[Entries drawn from a collection]
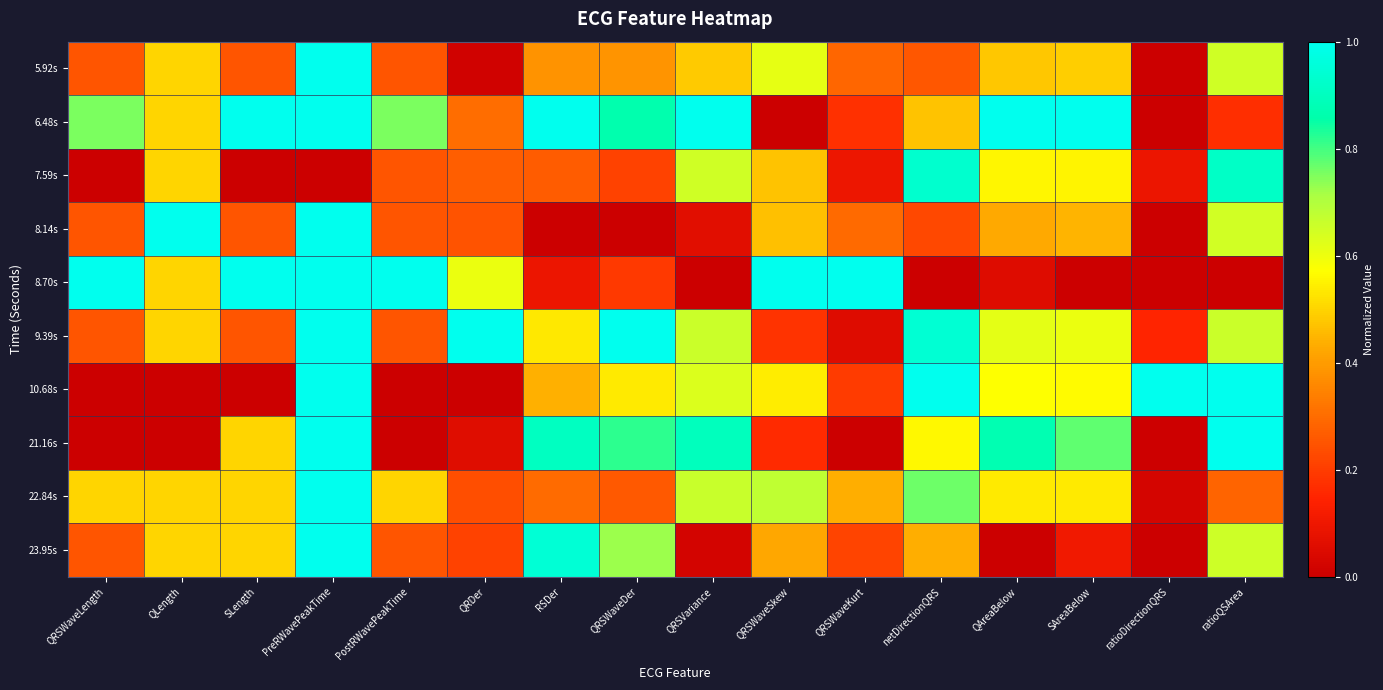

Reading left to right, transcribe all the data shown in this chart.

5.92s: QRSWaveLength=0.2	QLength=0.5	SLength=0.2	PreRWavePeakTime=1.0	PostRWavePeakTime=0.2	QRDer=0.0	RSDer=0.4	QRSWaveDer=0.4	QRSVariance=0.5	QRSWaveSkew=0.6	QRSWaveKurt=0.3	netDirectionQRS=0.3	QAreaBelow=0.5	SAreaBelow=0.5	ratioDirectionQRS=0.0	ratioQSArea=0.7
6.48s: QRSWaveLength=0.8	QLength=0.5	SLength=1.0	PreRWavePeakTime=1.0	PostRWavePeakTime=0.8	QRDer=0.3	RSDer=1.0	QRSWaveDer=0.9	QRSVariance=1.0	QRSWaveSkew=0.0	QRSWaveKurt=0.2	netDirectionQRS=0.5	QAreaBelow=1.0	SAreaBelow=1.0	ratioDirectionQRS=0.0	ratioQSArea=0.2
7.59s: QRSWaveLength=0.0	QLength=0.5	SLength=0.0	PreRWavePeakTime=0.0	PostRWavePeakTime=0.2	QRDer=0.3	RSDer=0.3	QRSWaveDer=0.2	QRSVariance=0.7	QRSWaveSkew=0.5	QRSWaveKurt=0.1	netDirectionQRS=0.9	QAreaBelow=0.6	SAreaBelow=0.6	ratioDirectionQRS=0.1	ratioQSArea=0.9
8.14s: QRSWaveLength=0.2	QLength=1.0	SLength=0.2	PreRWavePeakTime=1.0	PostRWavePeakTime=0.2	QRDer=0.2	RSDer=0.0	QRSWaveDer=0.0	QRSVariance=0.1	QRSWaveSkew=0.5	QRSWaveKurt=0.3	netDirectionQRS=0.2	QAreaBelow=0.4	SAreaBelow=0.4	ratioDirectionQRS=0.0	ratioQSArea=0.6
8.70s: QRSWaveLength=1.0	QLength=0.5	SLength=1.0	PreRWavePeakTime=1.0	PostRWavePeakTime=1.0	QRDer=0.6	RSDer=0.1	QRSWaveDer=0.2	QRSVariance=0.0	QRSWaveSkew=1.0	QRSWaveKurt=1.0	netDirectionQRS=0.0	QAreaBelow=0.1	SAreaBelow=0.0	ratioDirectionQRS=0.0	ratioQSArea=0.0
9.39s: QRSWaveLength=0.2	QLength=0.5	SLength=0.2	PreRWavePeakTime=1.0	PostRWavePeakTime=0.2	QRDer=1.0	RSDer=0.5	QRSWaveDer=1.0	QRSVariance=0.7	QRSWaveSkew=0.2	QRSWaveKurt=0.1	netDirectionQRS=0.9	QAreaBelow=0.6	SAreaBelow=0.6	ratioDirectionQRS=0.2	ratioQSArea=0.7
10.68s: QRSWaveLength=0.0	QLength=0.0	SLength=0.0	PreRWavePeakTime=1.0	PostRWavePeakTime=0.0	QRDer=0.0	RSDer=0.4	QRSWaveDer=0.5	QRSVariance=0.6	QRSWaveSkew=0.5	QRSWaveKurt=0.2	netDirectionQRS=1.0	QAreaBelow=0.6	SAreaBelow=0.6	ratioDirectionQRS=1.0	ratioQSArea=1.0
21.16s: QRSWaveLength=0.0	QLength=0.0	SLength=0.5	PreRWavePeakTime=1.0	PostRWavePeakTime=0.0	QRDer=0.1	RSDer=0.9	QRSWaveDer=0.8	QRSVariance=0.9	QRSWaveSkew=0.2	QRSWaveKurt=0.0	netDirectionQRS=0.6	QAreaBelow=0.9	SAreaBelow=0.8	ratioDirectionQRS=0.0	ratioQSArea=1.0
22.84s: QRSWaveLength=0.5	QLength=0.5	SLength=0.5	PreRWavePeakTime=1.0	PostRWavePeakTime=0.5	QRDer=0.2	RSDer=0.3	QRSWaveDer=0.3	QRSVariance=0.7	QRSWaveSkew=0.7	QRSWaveKurt=0.4	netDirectionQRS=0.8	QAreaBelow=0.5	SAreaBelow=0.5	ratioDirectionQRS=0.0	ratioQSArea=0.3
23.95s: QRSWaveLength=0.2	QLength=0.5	SLength=0.5	PreRWavePeakTime=1.0	PostRWavePeakTime=0.2	QRDer=0.2	RSDer=0.9	QRSWaveDer=0.7	QRSVariance=0.0	QRSWaveSkew=0.4	QRSWaveKurt=0.2	netDirectionQRS=0.4	QAreaBelow=0.0	SAreaBelow=0.1	ratioDirectionQRS=0.0	ratioQSArea=0.7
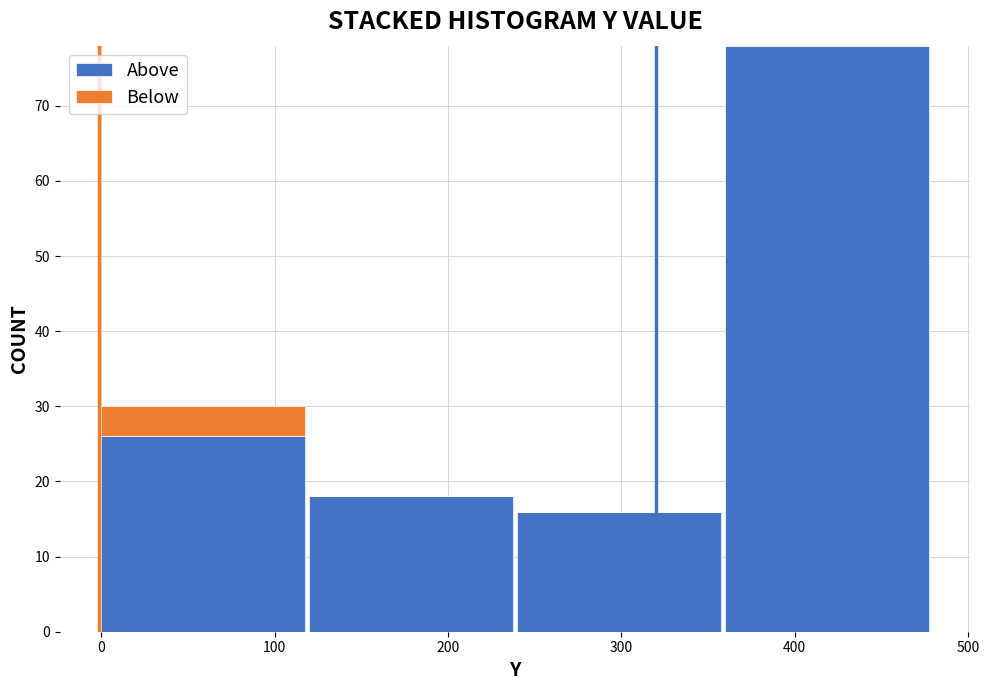

Which range on the x-axis has the tallest stacked bar (by total height)?

360 to 480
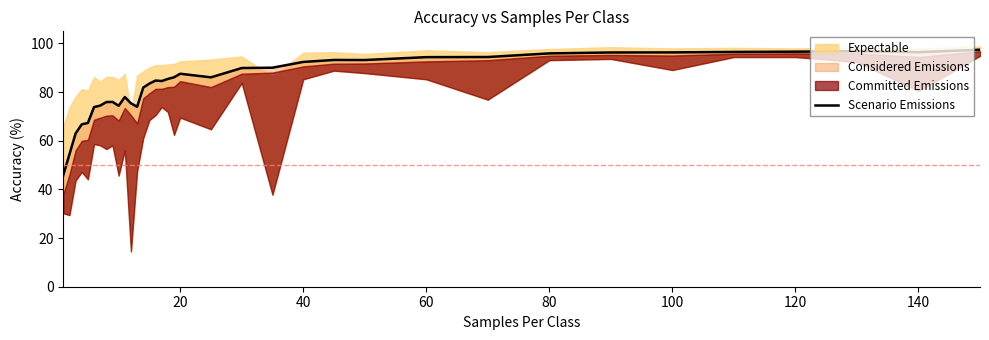

How many data points does each series have?

36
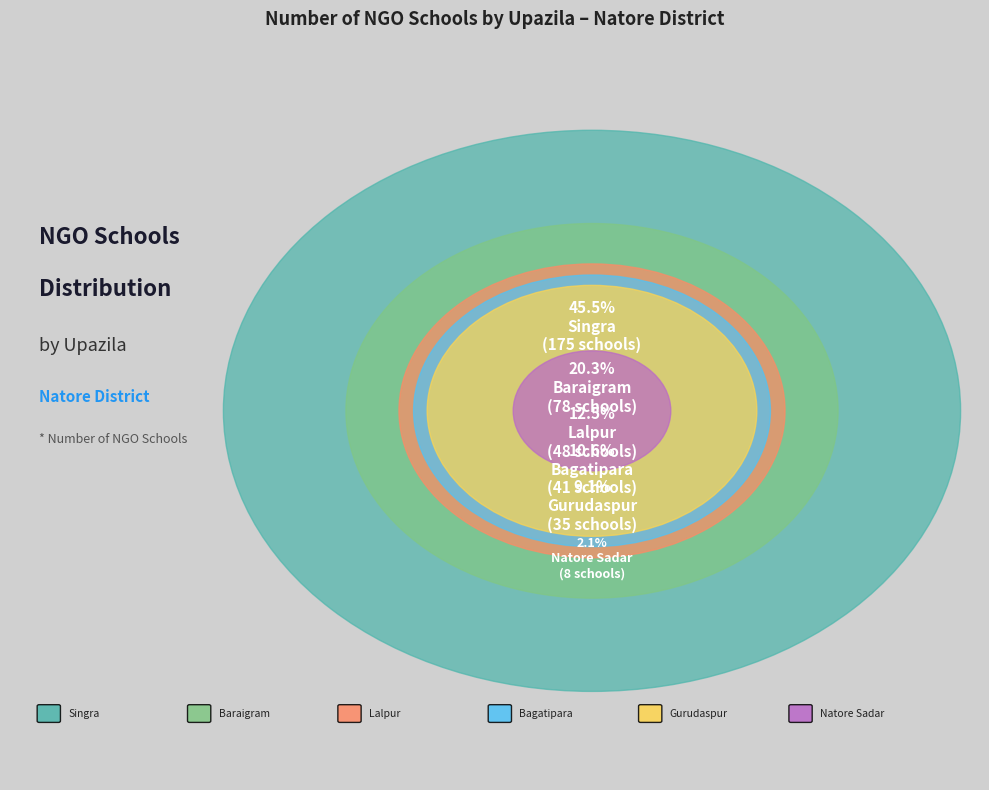

Is the sum of Singra and Lalpur greater than half?

Yes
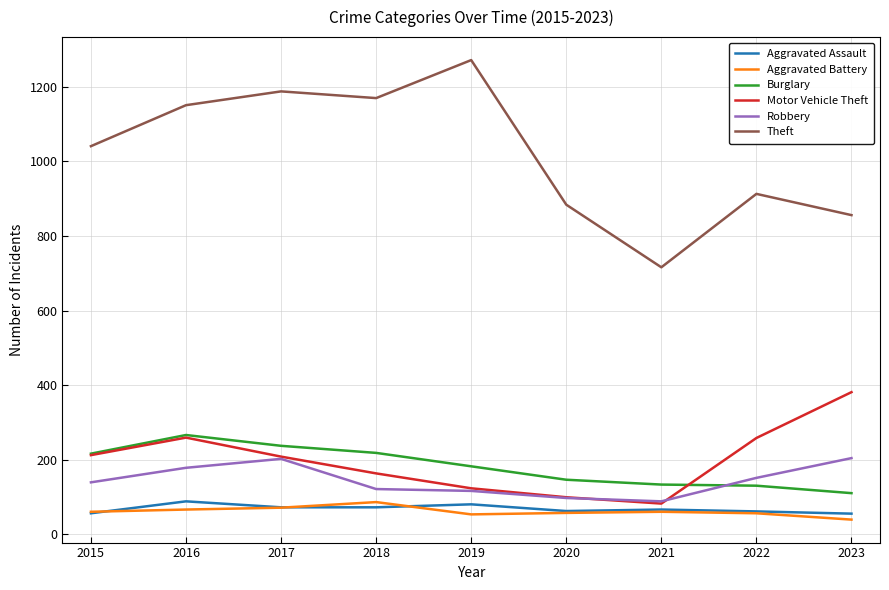

What is the sum of the Motor Vehicle Theft values at 2015 and 2017?

420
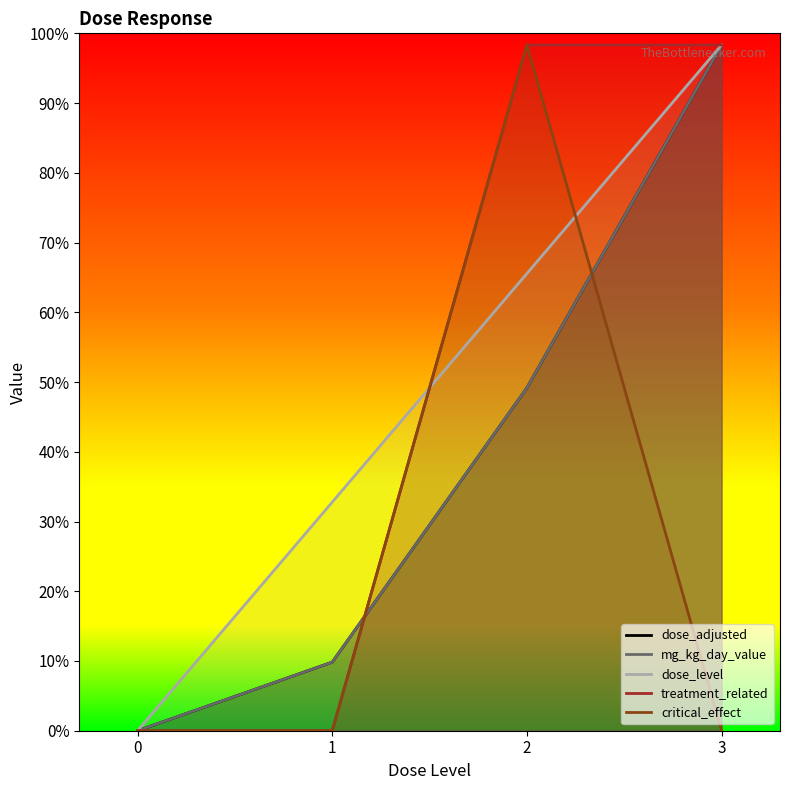

At how many categories does at least one series exceed 70?

3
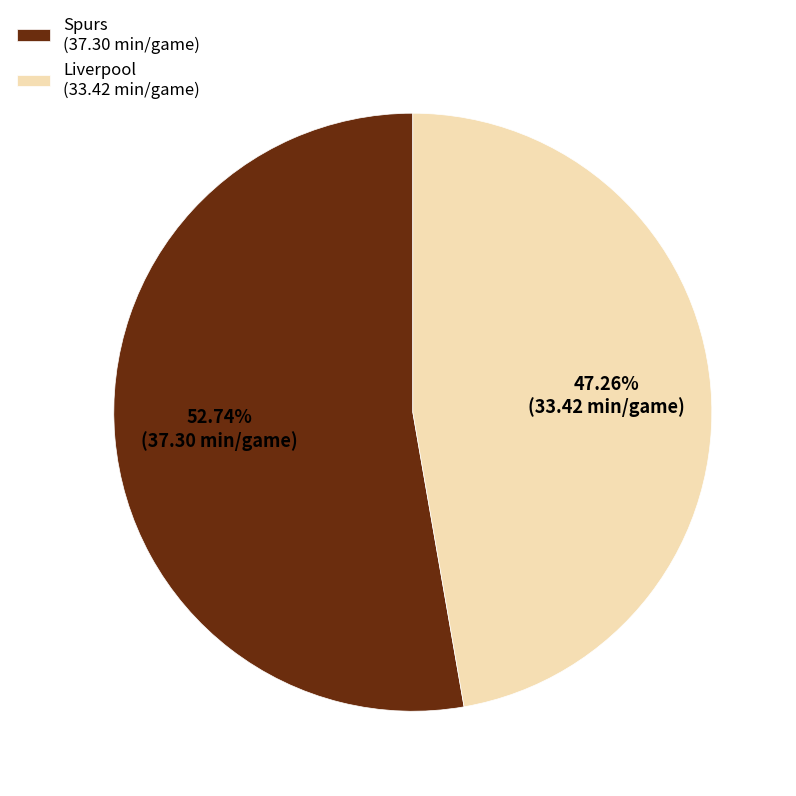

Is there any slice that represents more than half of the pie?

Yes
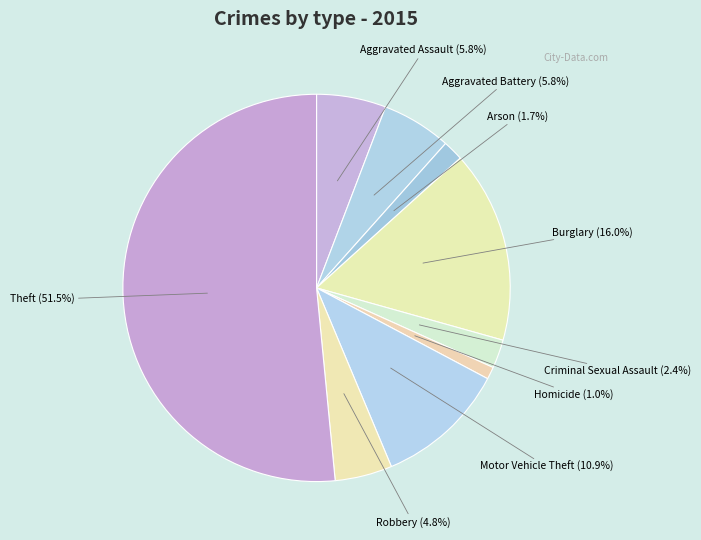

Rank the categories by value from highest to lowest.

Theft, Burglary, Motor Vehicle Theft, Aggravated Assault, Aggravated Battery, Robbery, Criminal Sexual Assault, Arson, Homicide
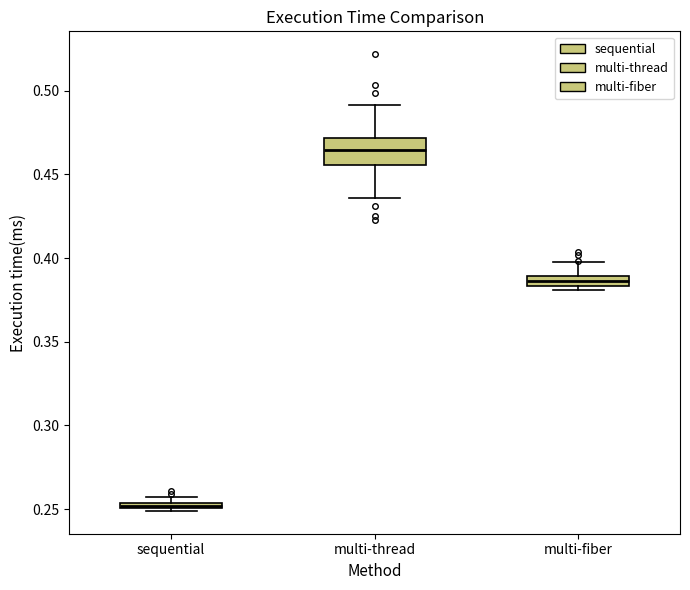

Which box's median line is the highest?

multi-thread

Exercise details
Return every item above verbatim, leaving out the pictures.

Answer section
Reading left to right, transcribe all the data shown in this chart.

5.92s: QRSWaveLength=0.2	QLength=0.5	SLength=0.2	PreRWavePeakTime=1.0	PostRWavePeakTime=0.2	QRDer=0.0	RSDer=0.4	QRSWaveDer=0.4	QRSVariance=0.5	QRSWaveSkew=0.6	QRSWaveKurt=0.3	netDirectionQRS=0.3	QAreaBelow=0.5	SAreaBelow=0.5	ratioDirectionQRS=0.0	ratioQSArea=0.7
6.48s: QRSWaveLength=0.8	QLength=0.5	SLength=1.0	PreRWavePeakTime=1.0	PostRWavePeakTime=0.8	QRDer=0.3	RSDer=1.0	QRSWaveDer=0.9	QRSVariance=1.0	QRSWaveSkew=0.0	QRSWaveKurt=0.2	netDirectionQRS=0.5	QAreaBelow=1.0	SAreaBelow=1.0	ratioDirectionQRS=0.0	ratioQSArea=0.2
7.59s: QRSWaveLength=0.0	QLength=0.5	SLength=0.0	PreRWavePeakTime=0.0	PostRWavePeakTime=0.2	QRDer=0.3	RSDer=0.3	QRSWaveDer=0.2	QRSVariance=0.7	QRSWaveSkew=0.5	QRSWaveKurt=0.1	netDirectionQRS=0.9	QAreaBelow=0.6	SAreaBelow=0.6	ratioDirectionQRS=0.1	ratioQSArea=0.9
8.14s: QRSWaveLength=0.2	QLength=1.0	SLength=0.2	PreRWavePeakTime=1.0	PostRWavePeakTime=0.2	QRDer=0.2	RSDer=0.0	QRSWaveDer=0.0	QRSVariance=0.1	QRSWaveSkew=0.5	QRSWaveKurt=0.3	netDirectionQRS=0.2	QAreaBelow=0.4	SAreaBelow=0.4	ratioDirectionQRS=0.0	ratioQSArea=0.6
8.70s: QRSWaveLength=1.0	QLength=0.5	SLength=1.0	PreRWavePeakTime=1.0	PostRWavePeakTime=1.0	QRDer=0.6	RSDer=0.1	QRSWaveDer=0.2	QRSVariance=0.0	QRSWaveSkew=1.0	QRSWaveKurt=1.0	netDirectionQRS=0.0	QAreaBelow=0.1	SAreaBelow=0.0	ratioDirectionQRS=0.0	ratioQSArea=0.0
9.39s: QRSWaveLength=0.2	QLength=0.5	SLength=0.2	PreRWavePeakTime=1.0	PostRWavePeakTime=0.2	QRDer=1.0	RSDer=0.5	QRSWaveDer=1.0	QRSVariance=0.7	QRSWaveSkew=0.2	QRSWaveKurt=0.1	netDirectionQRS=0.9	QAreaBelow=0.6	SAreaBelow=0.6	ratioDirectionQRS=0.2	ratioQSArea=0.7
10.68s: QRSWaveLength=0.0	QLength=0.0	SLength=0.0	PreRWavePeakTime=1.0	PostRWavePeakTime=0.0	QRDer=0.0	RSDer=0.4	QRSWaveDer=0.5	QRSVariance=0.6	QRSWaveSkew=0.5	QRSWaveKurt=0.2	netDirectionQRS=1.0	QAreaBelow=0.6	SAreaBelow=0.6	ratioDirectionQRS=1.0	ratioQSArea=1.0
21.16s: QRSWaveLength=0.0	QLength=0.0	SLength=0.5	PreRWavePeakTime=1.0	PostRWavePeakTime=0.0	QRDer=0.1	RSDer=0.9	QRSWaveDer=0.8	QRSVariance=0.9	QRSWaveSkew=0.2	QRSWaveKurt=0.0	netDirectionQRS=0.6	QAreaBelow=0.9	SAreaBelow=0.8	ratioDirectionQRS=0.0	ratioQSArea=1.0
22.84s: QRSWaveLength=0.5	QLength=0.5	SLength=0.5	PreRWavePeakTime=1.0	PostRWavePeakTime=0.5	QRDer=0.2	RSDer=0.3	QRSWaveDer=0.3	QRSVariance=0.7	QRSWaveSkew=0.7	QRSWaveKurt=0.4	netDirectionQRS=0.8	QAreaBelow=0.5	SAreaBelow=0.5	ratioDirectionQRS=0.0	ratioQSArea=0.3
23.95s: QRSWaveLength=0.2	QLength=0.5	SLength=0.5	PreRWavePeakTime=1.0	PostRWavePeakTime=0.2	QRDer=0.2	RSDer=0.9	QRSWaveDer=0.7	QRSVariance=0.0	QRSWaveSkew=0.4	QRSWaveKurt=0.2	netDirectionQRS=0.4	QAreaBelow=0.0	SAreaBelow=0.1	ratioDirectionQRS=0.0	ratioQSArea=0.7

Which range on the x-axis has the tallest stacked bar (by total height)?

360 to 480

How many data points does each series have?

36

Is the sum of Singra and Lalpur greater than half?

Yes

What is the sum of the Motor Vehicle Theft values at 2015 and 2017?

420

At how many categories does at least one series exceed 70?

3

Is there any slice that represents more than half of the pie?

Yes

Rank the categories by value from highest to lowest.

Theft, Burglary, Motor Vehicle Theft, Aggravated Assault, Aggravated Battery, Robbery, Criminal Sexual Assault, Arson, Homicide

Which box's median line is the highest?

multi-thread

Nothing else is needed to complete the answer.